Prototype 2 review

Tom Francis at

Cue: nonchalant whistling.

When you’re not being openly horrible to people, there are lots of new ways to be secretly horrible to them. The stealth system is simple but intriguing: if you’re disguised as a soldier, you can get close to any other soldier and ‘stealth consume’ them. To be clear, that means you secretly eat them.

But rather than having to guess whether you’ll get away with it, you automatically abort the operation with a hilariously suspicious shoulder-brush if it turns out someone is watching. Handily, the potential witnesses are also picked out with big icons above their heads, so you know who to secretly eat next.

It’s a generous system – guards are absurdly relaxed about the labcoated scientist running up the barrack walls, backflipping off them, flying like superman to the mutant cages and opening them for no reason. For the same reason, you can also get into some awkward situations.

On a mission that wanted me to take out two supersoldiers, I used a disguise to release mutants into the compound to soften them up. Nice idea, but mutants can always sniff you out. I had to sprint around the compound pretending not to know why they’d singled me out, or how to fight back: my superhuman combat moves would reveal me to everyone. Eventually I slipped behind a tent to beat one of my pursuers to death, and emerged as casually as I could.

The missions often give you refreshingly free rein on how to tackle targets or get into a facility, but occasionally still fail if you step outside an arbitrary range or zone.

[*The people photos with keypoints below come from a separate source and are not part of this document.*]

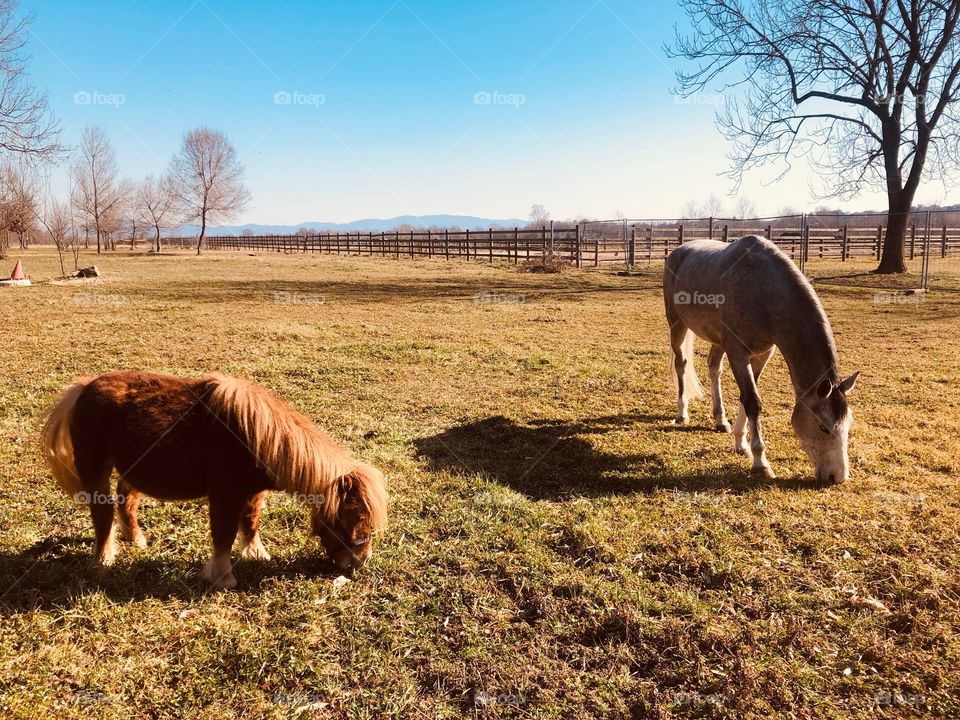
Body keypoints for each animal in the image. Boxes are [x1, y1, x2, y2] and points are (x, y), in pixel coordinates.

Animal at [40, 374, 386, 588]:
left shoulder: (253, 493)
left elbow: (251, 524)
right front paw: (222, 577)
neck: (254, 435)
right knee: (103, 514)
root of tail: (83, 388)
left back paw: (136, 539)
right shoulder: (225, 494)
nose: (358, 562)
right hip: (95, 470)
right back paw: (103, 559)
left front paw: (256, 553)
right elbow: (224, 534)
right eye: (353, 516)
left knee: (127, 503)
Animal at [664, 236, 860, 484]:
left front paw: (741, 443)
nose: (838, 477)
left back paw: (721, 420)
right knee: (681, 364)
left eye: (848, 424)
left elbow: (746, 396)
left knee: (714, 368)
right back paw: (682, 413)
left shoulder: (763, 353)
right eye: (823, 427)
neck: (764, 291)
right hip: (677, 324)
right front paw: (760, 463)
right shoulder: (737, 350)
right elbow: (752, 401)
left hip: (718, 340)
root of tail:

The best missions have you fight something big and powerful wherever you happen to find it in the city, and happily, that’s most of them.

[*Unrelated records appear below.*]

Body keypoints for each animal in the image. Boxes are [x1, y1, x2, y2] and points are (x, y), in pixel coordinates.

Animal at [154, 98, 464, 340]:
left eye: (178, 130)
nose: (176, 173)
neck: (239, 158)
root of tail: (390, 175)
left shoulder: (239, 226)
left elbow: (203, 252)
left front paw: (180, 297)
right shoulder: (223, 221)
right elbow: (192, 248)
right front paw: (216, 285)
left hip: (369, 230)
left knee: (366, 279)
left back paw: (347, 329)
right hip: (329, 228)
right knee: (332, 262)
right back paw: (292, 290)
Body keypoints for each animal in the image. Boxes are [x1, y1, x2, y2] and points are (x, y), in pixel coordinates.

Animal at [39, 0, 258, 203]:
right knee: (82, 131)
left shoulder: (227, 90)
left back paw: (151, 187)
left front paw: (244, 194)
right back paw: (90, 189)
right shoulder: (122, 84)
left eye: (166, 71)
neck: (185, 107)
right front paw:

In one, a mutant commander fled through traffic at night. I ran up a building and launched myself into the air, gliding above him to keep him in view. He picked up a car and threw it at me just as I started to lose altitude. I veered just enough to avoid the brunt of the impact, but my feet brushed its underside as it span. On some kind of automated animation logic, my character ran across the car before it flew harmlessly past. I turned it into a diving tackle on the target, and felt incredibly cool.

My favourite place to fight is rooftops: if the target’s on the offensive, I’ll run up a skyscraper and wait on the roof. You can rip up truck-sized ventilation units to hurl at foes when they arrive, and if that knocks them off, they scramble back up. If they knock me off, I try to turn it into a glide and circle back for another round.

Once, my target climbed a different building to leap across the street at me. I saw it coming, and charged my horrible tendril attack. Both my arms stretched out to hit him mid-air, making sub-tentacles erupt from him in all directions. They snatched up everything from the street – cars, people, chunks of building –and brought it all smashing into him.

The only game to have weaponised love-handles?

At its best, Prototype 2 is a spectacular clash of horrific titans, their mutant limbs ripping through the city as they pound each other. The fights spill out into traffic, sending cars flying as they smash each other into whatever is unlucky enough to get in the way.

Both Prototype games have terrible stories, unlikeable protagonists and hammy voice acting. But what’s exciting about this one is that it seems to understand how to sideline that stuff: the plot is just a framing device for why you’ve got to kill and eat the next guy you’ve got to kill and eat. It lets the game take centre stage, and refines it to show off its most ridiculous and horrific pleasures.

That’s why it crushes me that I can’t recommend this game. It’s just in a terrible state, and there’s no way for you to know if your £30 will get you a fantastic game, a chugging mess, or something that simply doesn’t work at all.

I don’t know how many towering PC successes it’s going to take to convince publishers and developers to invest in their own games properly, or how dismal the console games market has got to get before we start to look appealing to them
in comparison. But I hope it happens soon, because I hate seeing something as good as this ruined
by neglect.


Verdict

60

It could have been great, but this gruesome and ridiculous power fantasy is spoilt by a disgracefully shabby port to PC.